Alternatively, someone might accidentally delete a file or your files might become encrypted, lost in the cross-hairs of a ransomware attack. Without a good backup system, you may have to deal with losing that file or paying a ransom. With a good backup of your data, you would be able to restore any or all of your data without shelling over a dime (the hard reality is most businesses learn the hard way after a serious attack or data loss incident).

Now, what is an archive?

Think of an archive as a copy of your data that you might use to reference. Typically, the original data file is deleted after an archive is made.

While the purpose of a backup is to put something to how it looked at a very specific point in time (say yesterday afternoon), an archive can serve a variety of different purposes. Most commonly, it is used to find some particular data from a long time or several years ago.

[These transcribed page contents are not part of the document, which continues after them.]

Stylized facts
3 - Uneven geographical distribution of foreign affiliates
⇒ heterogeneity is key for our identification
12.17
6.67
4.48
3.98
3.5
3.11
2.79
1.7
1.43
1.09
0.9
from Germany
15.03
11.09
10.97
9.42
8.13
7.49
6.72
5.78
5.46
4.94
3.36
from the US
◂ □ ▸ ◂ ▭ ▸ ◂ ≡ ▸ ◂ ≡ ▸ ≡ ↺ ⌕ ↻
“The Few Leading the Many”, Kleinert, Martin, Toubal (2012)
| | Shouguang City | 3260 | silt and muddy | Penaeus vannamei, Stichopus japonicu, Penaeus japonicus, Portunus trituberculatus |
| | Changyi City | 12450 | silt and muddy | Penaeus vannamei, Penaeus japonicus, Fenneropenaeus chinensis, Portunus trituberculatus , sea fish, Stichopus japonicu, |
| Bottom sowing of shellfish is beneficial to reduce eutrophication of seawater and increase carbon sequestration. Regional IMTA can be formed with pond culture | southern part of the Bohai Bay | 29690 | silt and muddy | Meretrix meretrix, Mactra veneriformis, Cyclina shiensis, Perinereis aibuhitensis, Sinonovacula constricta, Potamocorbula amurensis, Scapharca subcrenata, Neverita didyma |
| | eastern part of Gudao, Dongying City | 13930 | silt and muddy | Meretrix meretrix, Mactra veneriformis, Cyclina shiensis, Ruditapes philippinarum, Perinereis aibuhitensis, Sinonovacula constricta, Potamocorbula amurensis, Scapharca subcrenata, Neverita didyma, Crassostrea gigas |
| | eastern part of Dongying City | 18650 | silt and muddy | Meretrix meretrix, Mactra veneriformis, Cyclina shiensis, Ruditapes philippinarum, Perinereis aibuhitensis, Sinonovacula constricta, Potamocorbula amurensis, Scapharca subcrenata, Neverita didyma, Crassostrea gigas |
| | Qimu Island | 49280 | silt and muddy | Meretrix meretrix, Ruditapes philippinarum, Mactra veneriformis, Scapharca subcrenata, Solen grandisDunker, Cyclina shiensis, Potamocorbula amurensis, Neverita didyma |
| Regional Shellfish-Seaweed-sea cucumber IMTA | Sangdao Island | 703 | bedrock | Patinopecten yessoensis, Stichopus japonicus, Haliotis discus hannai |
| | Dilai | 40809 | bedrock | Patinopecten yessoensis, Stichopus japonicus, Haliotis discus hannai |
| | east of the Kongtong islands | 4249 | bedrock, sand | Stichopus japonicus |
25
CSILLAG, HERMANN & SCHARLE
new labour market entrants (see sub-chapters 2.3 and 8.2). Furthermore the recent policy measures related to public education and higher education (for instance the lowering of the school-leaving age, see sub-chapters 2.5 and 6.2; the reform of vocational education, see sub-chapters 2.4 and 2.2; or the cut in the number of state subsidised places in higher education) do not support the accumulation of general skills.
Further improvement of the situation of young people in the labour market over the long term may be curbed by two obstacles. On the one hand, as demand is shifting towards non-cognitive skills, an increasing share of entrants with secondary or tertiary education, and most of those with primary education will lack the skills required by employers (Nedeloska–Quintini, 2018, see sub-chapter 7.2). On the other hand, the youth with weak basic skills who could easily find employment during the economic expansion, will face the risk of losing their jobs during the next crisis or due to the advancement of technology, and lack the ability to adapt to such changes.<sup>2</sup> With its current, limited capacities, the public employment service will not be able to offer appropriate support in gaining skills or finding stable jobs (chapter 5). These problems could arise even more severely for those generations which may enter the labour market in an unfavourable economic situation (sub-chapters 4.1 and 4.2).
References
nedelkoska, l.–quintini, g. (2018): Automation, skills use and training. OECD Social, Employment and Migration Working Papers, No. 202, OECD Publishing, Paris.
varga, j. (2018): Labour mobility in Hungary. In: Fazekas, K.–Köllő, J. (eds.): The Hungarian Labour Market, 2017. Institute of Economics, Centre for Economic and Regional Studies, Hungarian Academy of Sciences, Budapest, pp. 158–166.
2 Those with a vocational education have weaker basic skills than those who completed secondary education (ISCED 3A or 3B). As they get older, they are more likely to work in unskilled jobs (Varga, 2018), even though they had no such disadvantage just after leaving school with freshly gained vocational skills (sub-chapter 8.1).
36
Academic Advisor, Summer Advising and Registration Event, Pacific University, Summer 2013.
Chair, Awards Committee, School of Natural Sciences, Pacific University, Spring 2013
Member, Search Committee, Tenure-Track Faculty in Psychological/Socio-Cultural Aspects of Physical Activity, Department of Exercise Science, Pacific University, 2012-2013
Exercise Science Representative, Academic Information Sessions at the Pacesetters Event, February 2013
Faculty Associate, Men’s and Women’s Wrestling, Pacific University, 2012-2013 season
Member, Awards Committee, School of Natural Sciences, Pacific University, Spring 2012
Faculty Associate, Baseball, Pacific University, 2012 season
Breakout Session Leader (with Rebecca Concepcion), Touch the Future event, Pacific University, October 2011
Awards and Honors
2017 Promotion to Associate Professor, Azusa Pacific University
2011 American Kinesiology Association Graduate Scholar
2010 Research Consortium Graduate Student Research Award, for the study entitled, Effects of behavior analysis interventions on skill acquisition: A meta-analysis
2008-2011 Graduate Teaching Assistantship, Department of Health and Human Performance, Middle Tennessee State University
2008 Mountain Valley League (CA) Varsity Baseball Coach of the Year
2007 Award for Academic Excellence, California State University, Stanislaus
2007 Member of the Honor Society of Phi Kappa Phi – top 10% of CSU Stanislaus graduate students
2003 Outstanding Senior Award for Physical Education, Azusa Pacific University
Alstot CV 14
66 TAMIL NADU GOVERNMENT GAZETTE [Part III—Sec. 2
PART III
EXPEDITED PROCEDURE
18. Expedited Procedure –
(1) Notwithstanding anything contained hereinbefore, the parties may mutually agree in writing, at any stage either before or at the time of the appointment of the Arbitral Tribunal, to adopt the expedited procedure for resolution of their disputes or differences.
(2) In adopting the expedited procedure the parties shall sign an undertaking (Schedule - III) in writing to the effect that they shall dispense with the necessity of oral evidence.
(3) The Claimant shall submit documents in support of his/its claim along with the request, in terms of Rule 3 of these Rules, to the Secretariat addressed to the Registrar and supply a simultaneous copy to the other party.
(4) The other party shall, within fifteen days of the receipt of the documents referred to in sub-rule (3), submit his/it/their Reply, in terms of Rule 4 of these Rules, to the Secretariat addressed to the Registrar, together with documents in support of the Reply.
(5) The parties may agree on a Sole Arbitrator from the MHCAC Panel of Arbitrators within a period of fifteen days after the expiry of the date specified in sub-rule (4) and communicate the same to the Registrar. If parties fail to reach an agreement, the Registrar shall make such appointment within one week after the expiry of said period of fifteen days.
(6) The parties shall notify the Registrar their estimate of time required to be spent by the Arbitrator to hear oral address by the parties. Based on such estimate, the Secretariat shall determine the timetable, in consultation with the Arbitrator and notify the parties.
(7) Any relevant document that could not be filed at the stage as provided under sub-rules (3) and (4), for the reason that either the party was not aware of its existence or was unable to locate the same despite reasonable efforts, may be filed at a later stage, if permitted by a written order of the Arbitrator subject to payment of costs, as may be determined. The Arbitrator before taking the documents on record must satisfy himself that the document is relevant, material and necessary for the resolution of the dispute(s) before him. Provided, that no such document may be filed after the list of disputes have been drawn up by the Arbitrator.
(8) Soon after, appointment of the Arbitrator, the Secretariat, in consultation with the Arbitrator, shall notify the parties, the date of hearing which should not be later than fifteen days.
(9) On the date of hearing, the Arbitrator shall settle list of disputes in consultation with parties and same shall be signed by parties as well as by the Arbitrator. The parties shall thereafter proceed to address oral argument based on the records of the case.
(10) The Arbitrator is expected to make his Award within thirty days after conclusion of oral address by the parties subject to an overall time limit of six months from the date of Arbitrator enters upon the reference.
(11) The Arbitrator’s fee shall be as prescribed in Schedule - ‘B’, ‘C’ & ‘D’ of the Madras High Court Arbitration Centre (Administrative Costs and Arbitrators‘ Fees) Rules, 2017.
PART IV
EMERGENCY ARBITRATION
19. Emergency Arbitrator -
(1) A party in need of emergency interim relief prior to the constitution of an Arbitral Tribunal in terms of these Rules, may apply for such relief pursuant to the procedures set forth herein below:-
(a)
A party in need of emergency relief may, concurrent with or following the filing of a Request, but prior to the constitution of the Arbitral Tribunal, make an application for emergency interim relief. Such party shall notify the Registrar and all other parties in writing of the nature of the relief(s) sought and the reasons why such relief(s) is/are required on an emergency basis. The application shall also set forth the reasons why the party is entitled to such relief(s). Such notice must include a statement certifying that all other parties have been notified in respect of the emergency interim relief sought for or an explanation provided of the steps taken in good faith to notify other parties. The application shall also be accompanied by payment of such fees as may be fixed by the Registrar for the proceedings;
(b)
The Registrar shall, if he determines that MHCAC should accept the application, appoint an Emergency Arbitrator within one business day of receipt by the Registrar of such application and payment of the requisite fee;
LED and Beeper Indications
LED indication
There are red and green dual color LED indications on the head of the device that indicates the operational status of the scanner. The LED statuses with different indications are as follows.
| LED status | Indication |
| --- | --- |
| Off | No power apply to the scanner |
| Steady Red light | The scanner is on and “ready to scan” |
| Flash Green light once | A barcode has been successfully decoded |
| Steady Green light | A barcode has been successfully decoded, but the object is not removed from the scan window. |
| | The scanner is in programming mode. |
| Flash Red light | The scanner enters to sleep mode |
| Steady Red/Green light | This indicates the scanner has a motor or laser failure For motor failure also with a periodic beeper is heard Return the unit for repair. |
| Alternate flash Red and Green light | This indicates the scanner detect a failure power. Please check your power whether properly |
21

This data might be related to a specific client. Let’s say you’re a lawyer and one of your clients from years ago is now claiming malpractice. Without the specific documents used in that case, you might not be able to prove your innocence. You would have a data archive of that specific data, along with any necessary software archived to ensure you are able to gain access to those particular files.

Think of an archive like those microfilms in the library—they are stored for people to access newspaper information going back decades (the librarian can easily access and present the microfilm to you). A backup might be a replacement of papers that people expect to be accessible for the past couple of weeks (the librarian will give you ALL of the available newspapers in his or her box).

Why use an archive?

Perhaps an employee believes they were given permission to do something and were fired as a result. Their lawsuit might issue an electronic discovery request asking for all emails associated with those permissions. In order to ensure you can defend the stance of your organization in such a case, you would have needed to archive all communications (in this case archive someone’s email).

An archive is what would help you address these tasks. You can essentially archive any type of data—sales orders, quotes, or contracts. You might keep current contracts and orders in your live system and take all old client data in an archive.

Note that many archives are indexed, which allows you to search for specific data you need to find.

When you need to retrieve data, you will need to evaluate whether you are actually looking to restore or retrieve.

If you are using an archive to store your data, you are probably going to retrieve specific data rather than recover your entire system. When you restore something by archive, it’s typically related to one file or a specific group of files. A restore is done to a single point in time. You may also retrieve data from a range of dates to get different versions from an archive system (this might be necessary to retrieve emails from a date range for a specific user).

In order to restore from an archive, you will need to know a LOT about where the file or data was if you were to restore it from a backup (backups aren’t indexed in the same way as a data archive). You will need to know the name of the server it was on, the database or the directory and the name of the file or table you want back.

Why not just use an archive system as a backup? Why the heck does it matter?

Many folks try to use a backup system as an archive. The problem with this is when you get a request to retrieve a specific file, it might take quite a long time (in some instances months instead of minutes) and it might cost a lot more money—millions instead of a couple of dollars—to get the specific information you were looking for.

Bottom line: backups are used to completely restore your systems in the event of a disaster. Backups are meant to continuously ensure that your data is recoverable. Archiving is meant to find and retrieve specific pieces of information. In all likelihood, you need both.